▶ **Request**: The answer should be one number only, namely how many lines of the records hold the word "pixels".

▶ **Entries shown**:
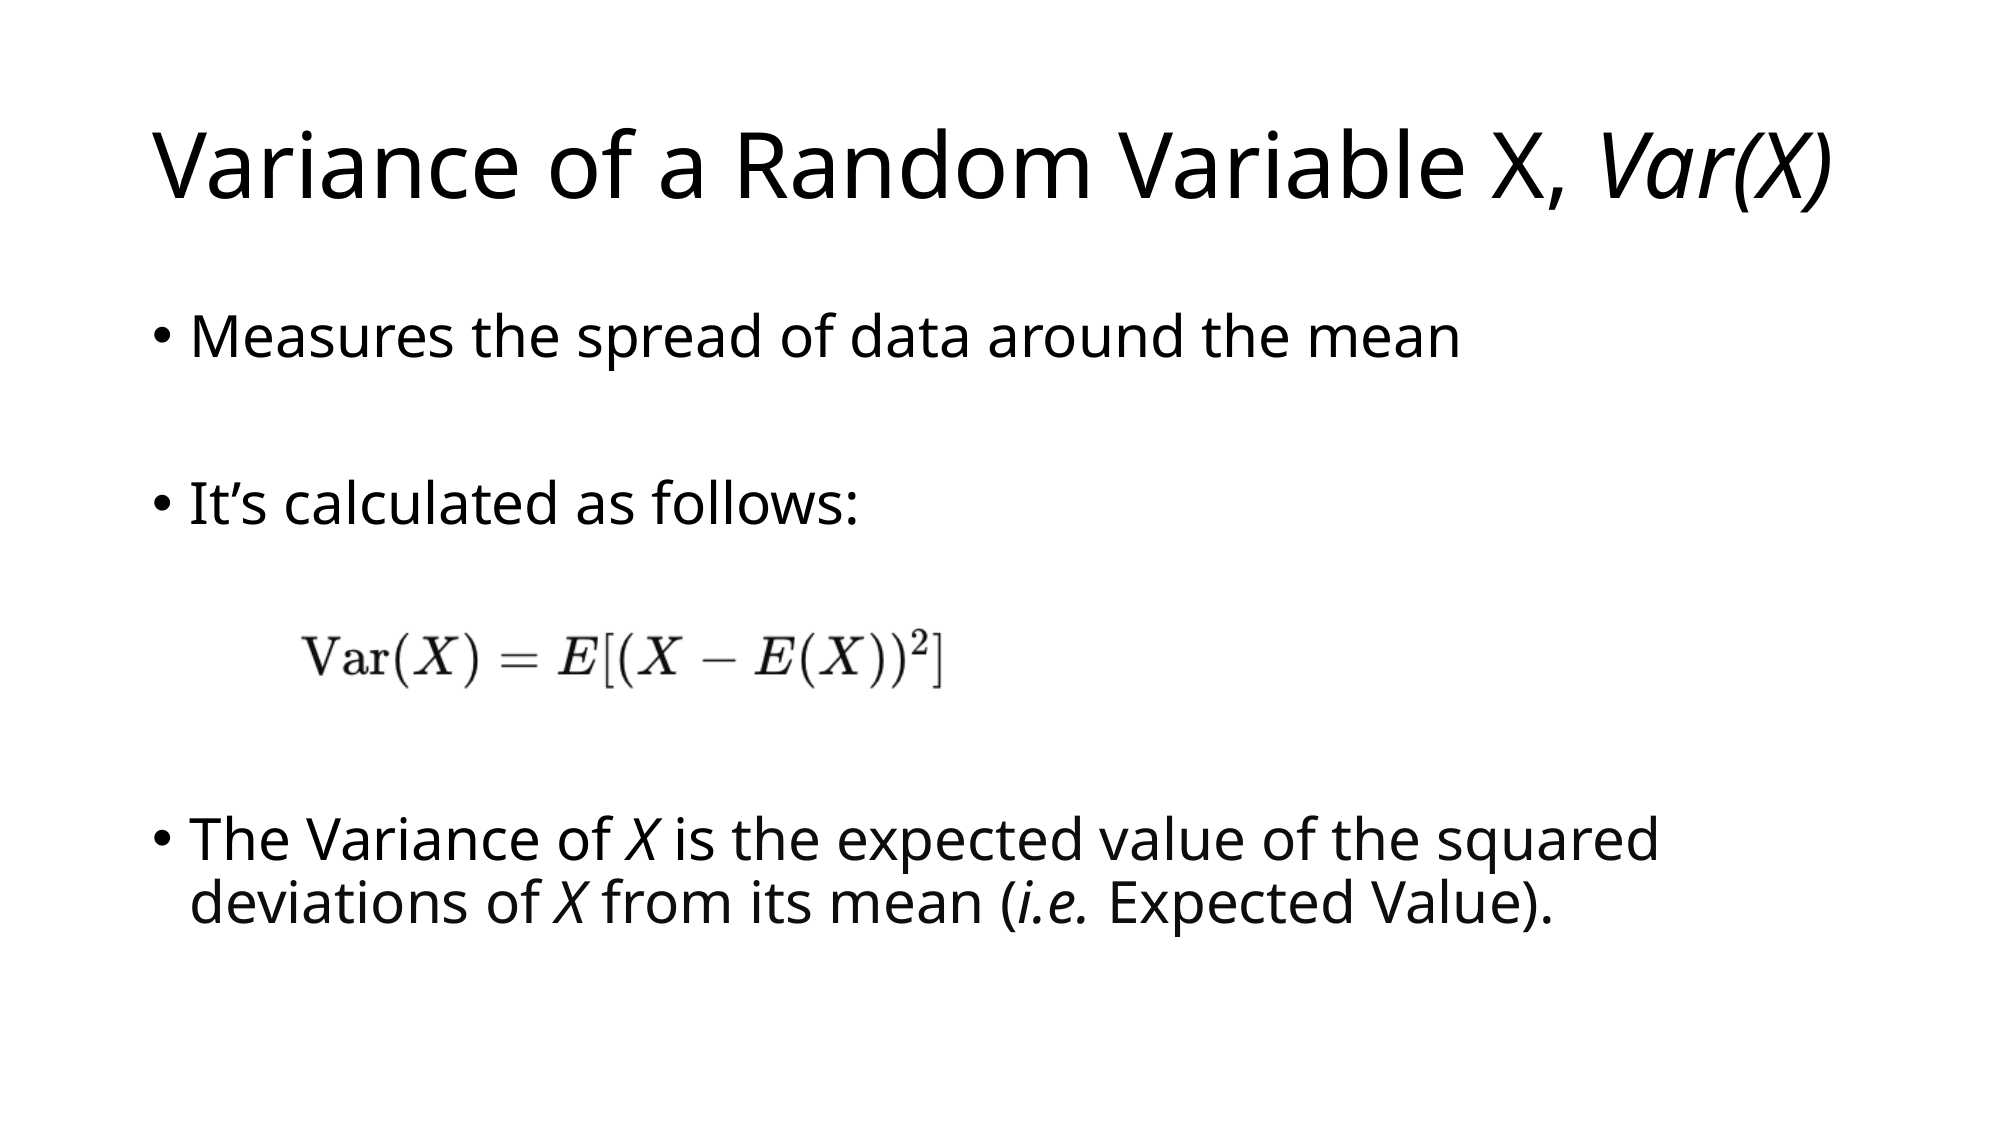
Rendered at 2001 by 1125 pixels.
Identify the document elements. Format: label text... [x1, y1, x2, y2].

...

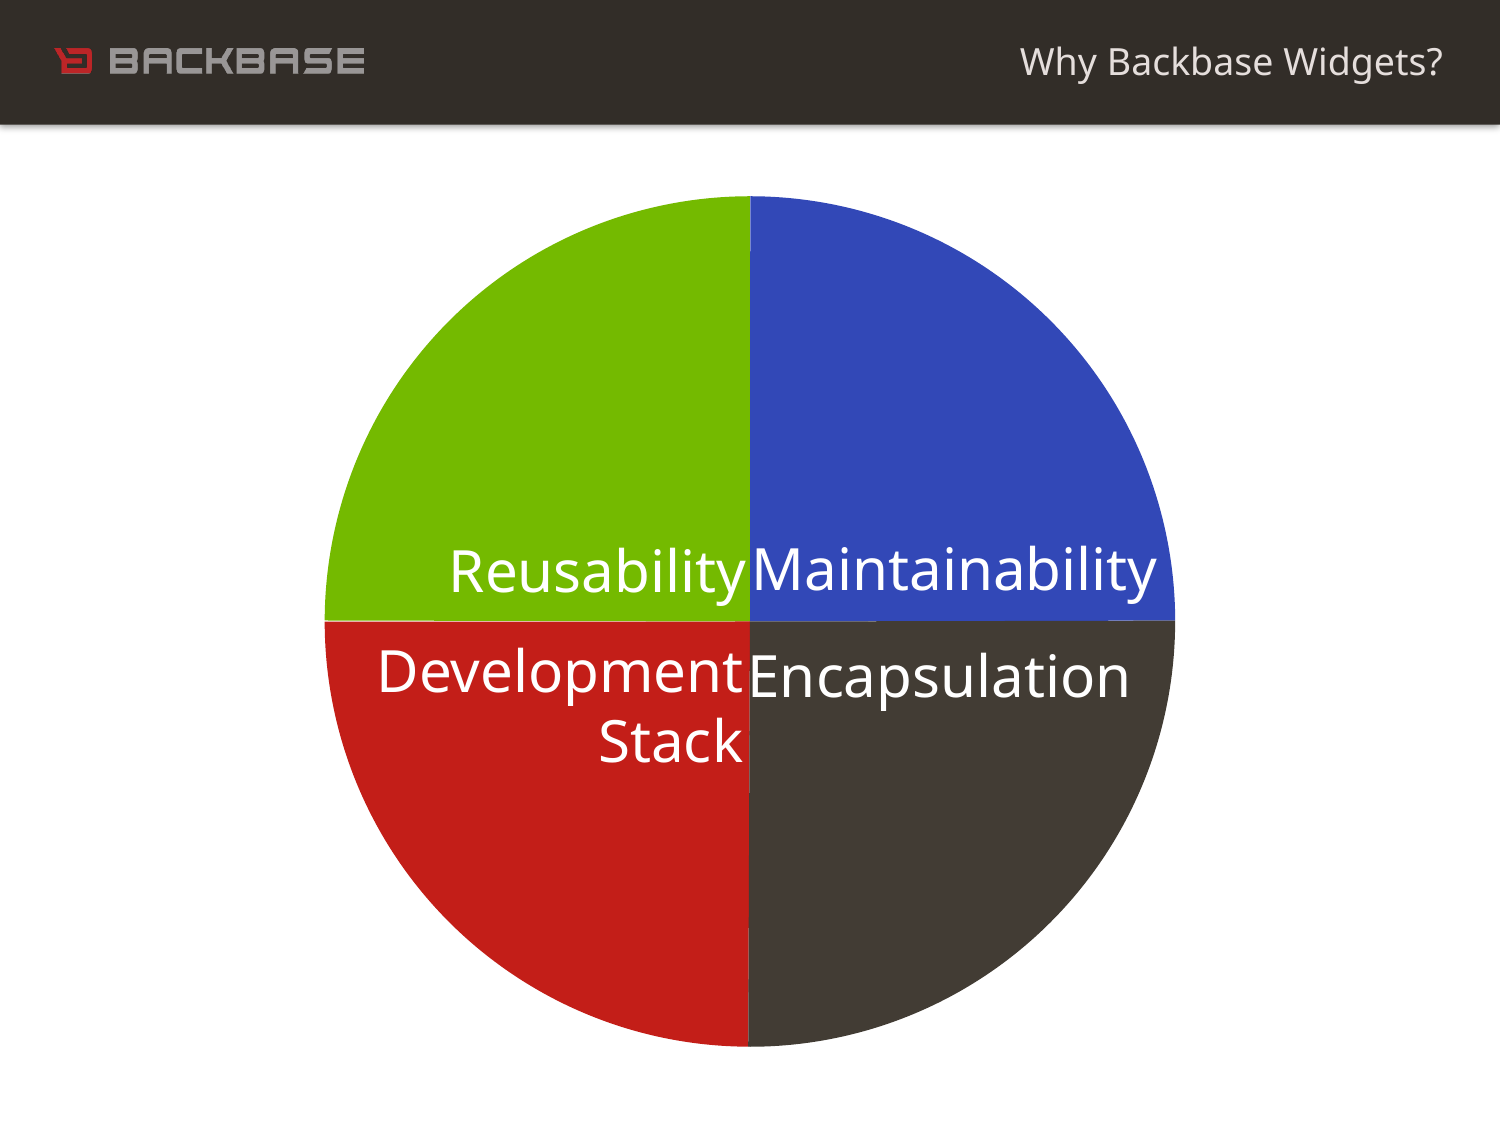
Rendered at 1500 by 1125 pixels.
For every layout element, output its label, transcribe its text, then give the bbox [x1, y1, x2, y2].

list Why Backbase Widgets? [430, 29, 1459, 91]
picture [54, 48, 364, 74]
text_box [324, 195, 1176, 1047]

--

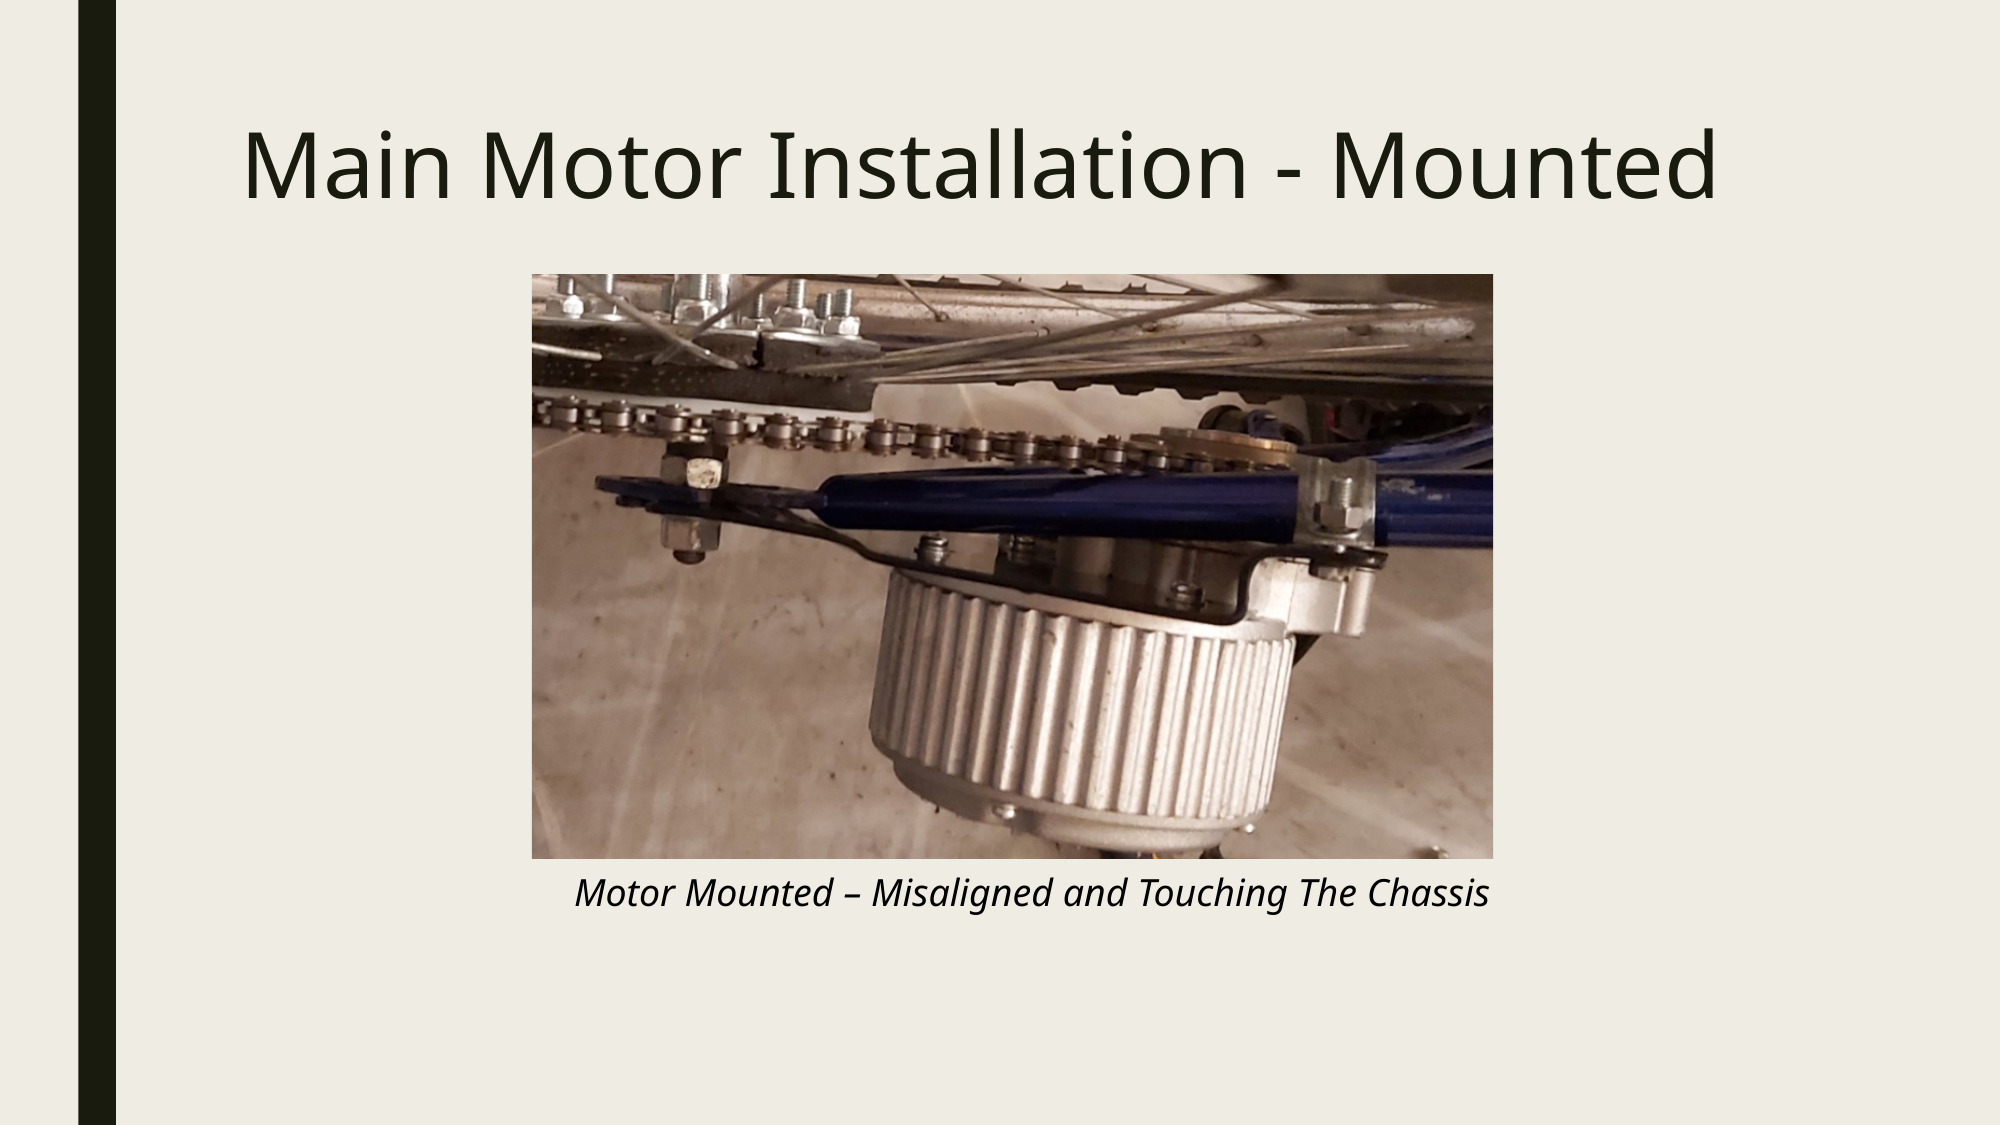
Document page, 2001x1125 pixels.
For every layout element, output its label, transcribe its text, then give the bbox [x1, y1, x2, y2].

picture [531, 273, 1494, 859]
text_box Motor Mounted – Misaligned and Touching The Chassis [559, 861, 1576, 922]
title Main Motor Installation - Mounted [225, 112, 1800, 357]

▶ **Answer space**: 3